Edit: forget that you also need a separate IP address for each domain using SSL. This is incompatible with name-based virtual hosting, which is widely used for cheap shared web hosting. This might become a non-issue if/when IPv6 takes off, but it makes it impossible for every domain to have SSL using IPv4.
HTTPS is more expensive than plain HTTP:
Certificates issued by trusted issuer are not free
TLS/SSL handshake costs time
TLS/SSL encryption and compression takes time and additional resources (the same for decryption and decompression)
But I guess the first point is the main reason.

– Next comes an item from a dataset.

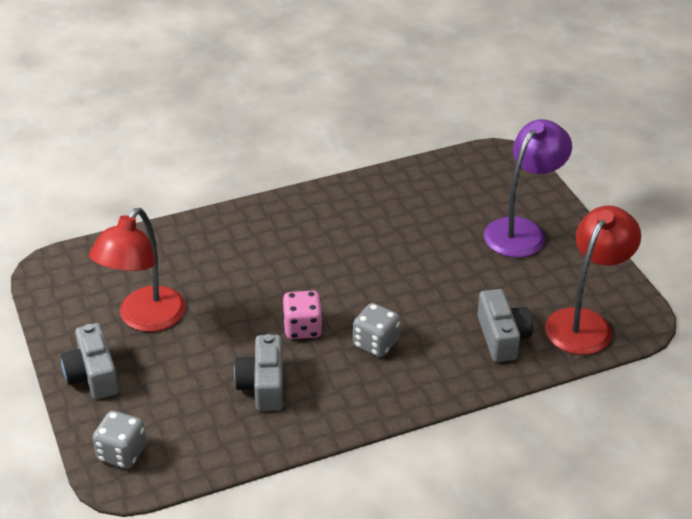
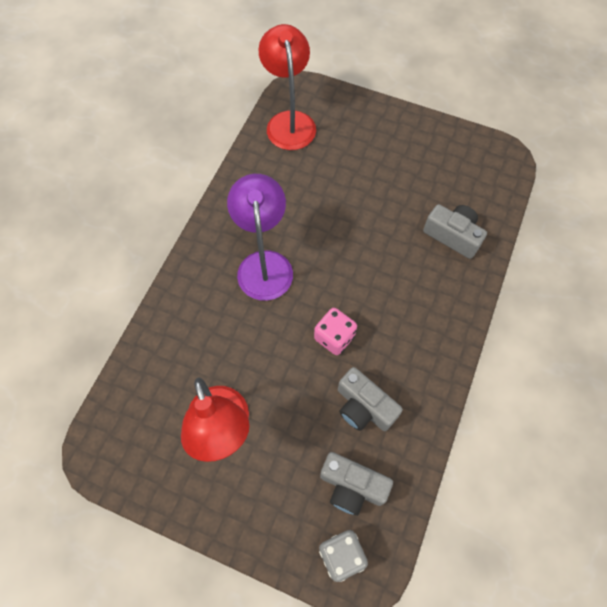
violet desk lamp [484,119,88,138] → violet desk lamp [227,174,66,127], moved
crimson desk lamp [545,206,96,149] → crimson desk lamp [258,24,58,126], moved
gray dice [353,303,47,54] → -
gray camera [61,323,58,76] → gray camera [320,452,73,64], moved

Essentially it's as Gumbo posts. But given the advances in power of modern hardware, there's an argument that there's no reason to not use HTTPS any more.
The biggest barrier is the trusted certificate. You can go self-signed, but that then means all visitors to your site get an "unrested certificate" warning. The traffic will still be encrypted, and it is no less secure, but big certificate warnings can put potential visitors off.
I maybe stating the obvious, but not all content needs transport layer security.
I'm new to web security.
Why would I want to use HTTP and then switch to HTTPS for some connections?
Why not stick with HTTPS all the way?
There are interesting configuration improvements that can make SSL/TLS less expensive, as described in this document (apparently based on work from a team from Google: Adam Langley, Nagendra Modadugu and Wan-Teh Chang): http://www.imperialviolet.org/2010/06/25/overclocking-ssl.html
If there's one point that we want to
communicate to the world, it's that
SSL/TLS is not computationally
expensive any more. Ten years ago it
might have been true, but it's just
not the case any more. You too can
afford to enable HTTPS for your users.
In January this year (2010), Gmail
switched to using HTTPS for everything
by default. Previously it had been
introduced as an option, but now all
of our users use HTTPS to secure their
email between their browsers and
Google, all the time. In order to do
this we had to deploy no additional
machines and no special hardware. On
our production frontend machines,
SSL/TLS accounts for less than 1% of
the CPU load, less than 10KB of memory
per connection and less than 2% of
network overhead. Many people believe
that SSL takes a lot of CPU time and
we hope the above numbers (public for
the first time) will help to dispel
that.
If you stop reading now you only need
to remember one thing: SSL/TLS is not
computationally expensive any more.
One false sense of security when using HTTPS only for login pages is that you leave the door open to session hijacking (admittedly, it's better than sending the username/password in clear anyway); this has recently made easier to do (or more popular) using Firesheep for example (although the problem itself has been there for much longer).
Another problem that can slow down HTTPS is the fact that some browsers might not cache the content they retrieve over HTTPS, so they would have to download them again (e.g. background images for the sites you visit frequently).
This being said, if you don't need the transport security (preventing attackers for seeing or altering the data that's exchanged, either way), plain HTTP is fine.
If you're not transmitting data that needs to be secure, the overhead of HTTPS isn't necessary.
Check this SO thread for a very detailed discussion of the differences.
HTTP vs HTTPS performance
Mostly performance reasons. SSL requires extra (server) CPU time.
Edit: However, this overhead is becoming less of a problem these days, some big sites already switched to HTTPS-per-default (e.g. GMail - see Bruno's answer).
And not less important thing. The firewall, don't forget that usually HTTPS implemented on port 443.
In some organization such ports are not configured in firewall or transparent proxies.
HTTPS can be very slow, and unnecessary for things like images.